In one or more embodiments of the present invention, the operation of step 05 includes:

a traffic boarding information comparison table is preset according to a common traffic boarding form;

sequentially matching sentences according to the conditions in the traffic riding information comparison table, and executing if the matching is successful:

s1: splitting the matching result into short sentences, and eliminating interference words in the sentences; the interfering words comprise passengers, riders, riding passengers and riding days;

S2: judging whether a sentence is 'to' or not, if not, jumping to S3, otherwise S5;

s3: if the number of the 'multiplication' words in the sentence is greater than or equal to 2, jumping to S4, otherwise S5

S4: if the multiplication word is contained in the place information, taking the place information where the multiplication word is located as remark information, otherwise, separating Fu Cafen sentences by taking the multiplication word as separation, and sequentially inputting S5;

s5: extracting start point information, end point information and vehicle information from sentences; wherein the sentence comprises any one of the following forms:

1) The sentence has a symbol "→" and then the symbol "→" is used as a segmenter to divide so as to obtain a plurality of clauses, and then starting point information and end point information are identified and obtained from the clauses;

2) The sentence contains a preset traffic trigger word 'multiplication', and the traffic tool information after the traffic trigger word 'multiplication' is extracted;

s6: and setting a vehicle table, and if the starting point information is null and the vehicle information does not contain vehicles in the vehicle table, remarking the identified behavior event information by the extracted end point information.

In one or more embodiments of the present invention, the operation of step 06 includes:

1) The data is returned after the relevant information is extracted, the webpage is subjected to dynamic rendering, and the data is displayed in the webpage; simultaneously providing a downloading service of a form of the extracted data for downloading and storing the extracted information;

2) Generating a path information knowledge graph according to the path information, wherein nodes of the path information knowledge graph are province, city and county administrative areas in the path information, and a user selects any node for unfolding and viewing.

An epidemic news information extraction system, comprising:

the data crawling module is used for carrying out simulated loading on a plurality of websites pointing to the news webpage so as to acquire the content in the news webpage;

the data processing module is used for judging whether adjacent sentences in the obtained webpage content are continued according to a preset rule, executing a continuing operation on the adjacent sentences needing to be continued to obtain news texts, and dividing the obtained news texts;

the path information extraction module is used for extracting a plurality of path elements from the sentence sets of the news text after the segmentation processing to form path information;

a residential/usual-ground information extraction module for extracting a plurality of residential-usual-ground elements from the sentence sets of the news text after the segmentation processing to constitute residential/usual-ground information;

the traffic boarding information extraction module is used for extracting a plurality of traffic elements from the sentence sets of the news texts after the segmentation processing to form traffic boarding information;

And the information output display module is used for displaying one or more of the path information, the residence/residence information and the traffic riding information in the webpage through webpage dynamic rendering.

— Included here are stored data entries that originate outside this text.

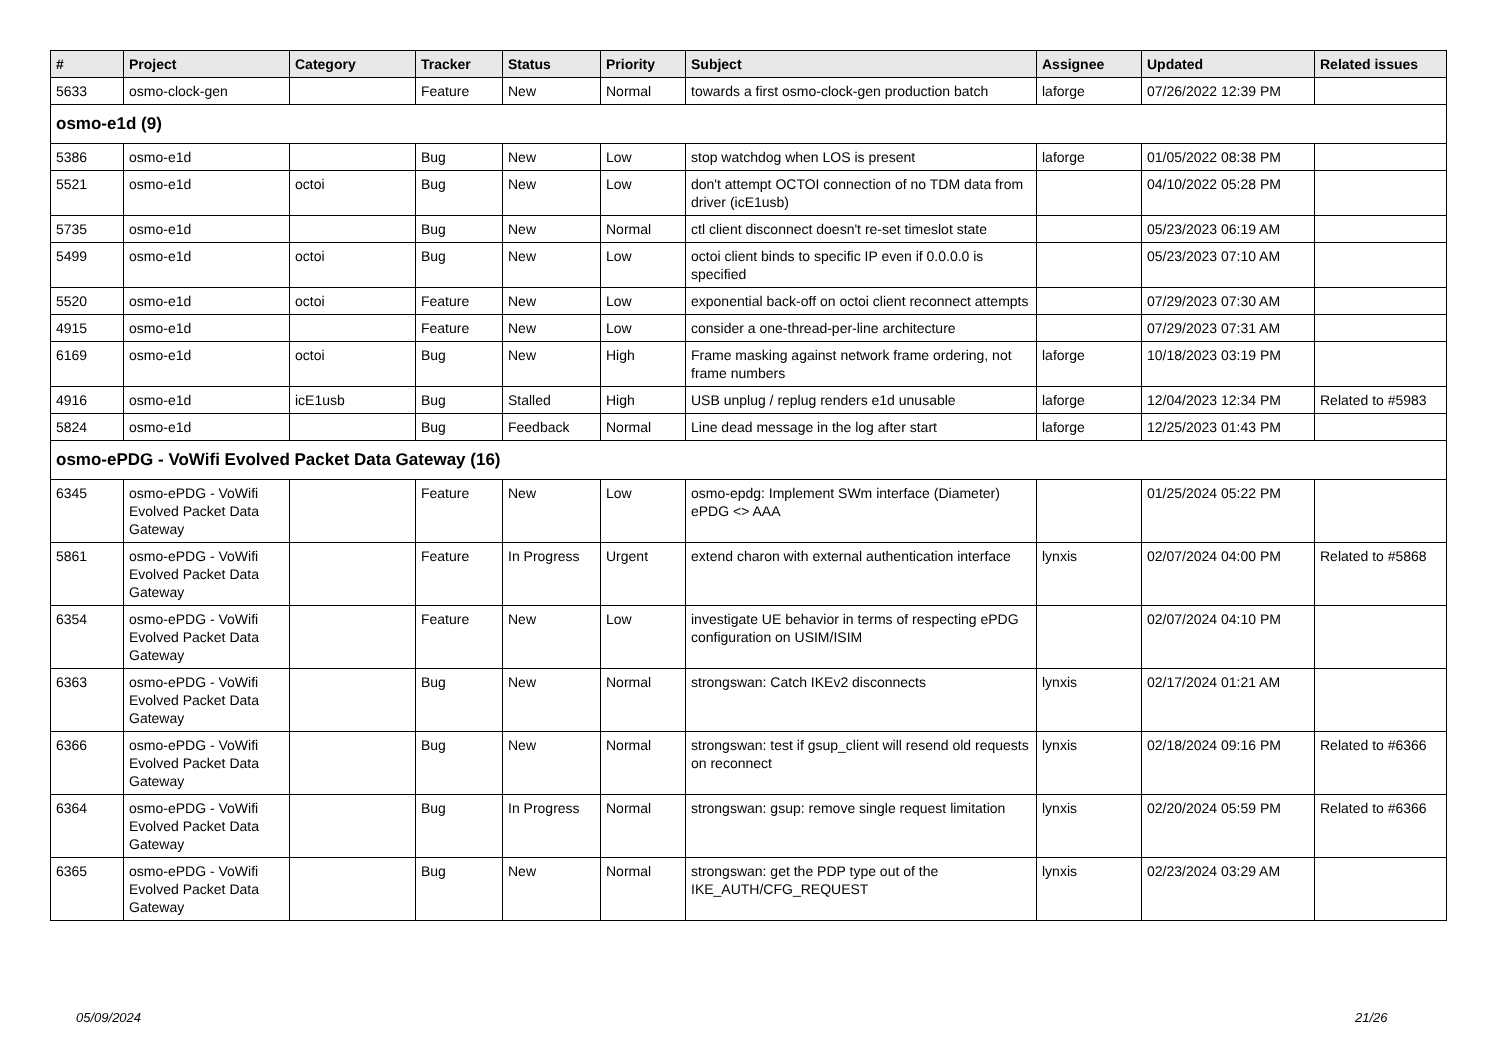| # | Project | Category | Tracker | Status | Priority | Subject | Assignee | Updated | Related issues |
| --- | --- | --- | --- | --- | --- | --- | --- | --- | --- |
| 5633 | osmo-clock-gen | | Feature | New | Normal | towards a first osmo-clock-gen production batch | laforge | 07/26/2022 12:39 PM | |
| osmo-e1d (9) | | | | | | | | | |
| 5386 | osmo-e1d | | Bug | New | Low | stop watchdog when LOS is present | laforge | 01/05/2022 08:38 PM | |
| 5521 | osmo-e1d | octoi | Bug | New | Low | don't attempt OCTOI connection of no TDM data from driver (icE1usb) | | 04/10/2022 05:28 PM | |
| 5735 | osmo-e1d | | Bug | New | Normal | ctl client disconnect doesn't re-set timeslot state | | 05/23/2023 06:19 AM | |
| 5499 | osmo-e1d | octoi | Bug | New | Low | octoi client binds to specific IP even if 0.0.0.0 is specified | | 05/23/2023 07:10 AM | |
| 5520 | osmo-e1d | octoi | Feature | New | Low | exponential back-off on octoi client reconnect attempts | | 07/29/2023 07:30 AM | |
| 4915 | osmo-e1d | | Feature | New | Low | consider a one-thread-per-line architecture | | 07/29/2023 07:31 AM | |
| 6169 | osmo-e1d | octoi | Bug | New | High | Frame masking against network frame ordering, not frame numbers | laforge | 10/18/2023 03:19 PM | |
| 4916 | osmo-e1d | icE1usb | Bug | Stalled | High | USB unplug / replug renders e1d unusable | laforge | 12/04/2023 12:34 PM | Related to #5983 |
| 5824 | osmo-e1d | | Bug | Feedback | Normal | Line dead message in the log after start | laforge | 12/25/2023 01:43 PM | |
| osmo-ePDG - VoWifi Evolved Packet Data Gateway (16) | | | | | | | | | |
| 6345 | osmo-ePDG - VoWifi Evolved Packet Data Gateway | | Feature | New | Low | osmo-epdg: Implement SWm interface (Diameter) ePDG <> AAA | | 01/25/2024 05:22 PM | |
| 5861 | osmo-ePDG - VoWifi Evolved Packet Data Gateway | | Feature | In Progress | Urgent | extend charon with external authentication interface | lynxis | 02/07/2024 04:00 PM | Related to #5868 |
| 6354 | osmo-ePDG - VoWifi Evolved Packet Data Gateway | | Feature | New | Low | investigate UE behavior in terms of respecting ePDG configuration on USIM/ISIM | | 02/07/2024 04:10 PM | |
| 6363 | osmo-ePDG - VoWifi Evolved Packet Data Gateway | | Bug | New | Normal | strongswan: Catch IKEv2 disconnects | lynxis | 02/17/2024 01:21 AM | |
| 6366 | osmo-ePDG - VoWifi Evolved Packet Data Gateway | | Bug | New | Normal | strongswan: test if gsup_client will resend old requests on reconnect | lynxis | 02/18/2024 09:16 PM | Related to #6366 |
| 6364 | osmo-ePDG - VoWifi Evolved Packet Data Gateway | | Bug | In Progress | Normal | strongswan: gsup: remove single request limitation | lynxis | 02/20/2024 05:59 PM | Related to #6366 |
| 6365 | osmo-ePDG - VoWifi Evolved Packet Data Gateway | | Bug | New | Normal | strongswan: get the PDP type out of the IKE_AUTH/CFG_REQUEST | lynxis | 02/23/2024 03:29 AM | |
05/09/2024 21/26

The beneficial effects of the invention are as follows: firstly analyzing characteristics of epidemic situation news web pages, acquiring news texts through a Selenium loading web page, constructing sentence splicing and text segmentation algorithms, combining the characteristics of the epidemic situation texts, comprehensively utilizing tools such as entity naming identification, map API and the like, constructing three extraction modules of path information, residence/residence information and traffic boarding information, and finally deploying the system into a user-friendly web page to provide convenience for users to extract information autonomously, wherein the method has the advantages that:

1. aiming at a specific scene of an epidemic news webpage, analyzing text characteristics of the epidemic news, designing related rules, and extracting information of three aspects of the epidemic news: patient path information, residence/residence information, transportation occupancy information. Compared with the original text of the webpage news, the information can be read and queried by the public more quickly, so that the public's knowledge of the occurrence time and place of epidemic situation is greatly increased, and epidemic situation protection is performed; for government related departments, the invention can save a large amount of manpower to extract epidemic situation information, is convenient for carrying out epidemic situation statistics, and provides important basis for infectious agent analysis.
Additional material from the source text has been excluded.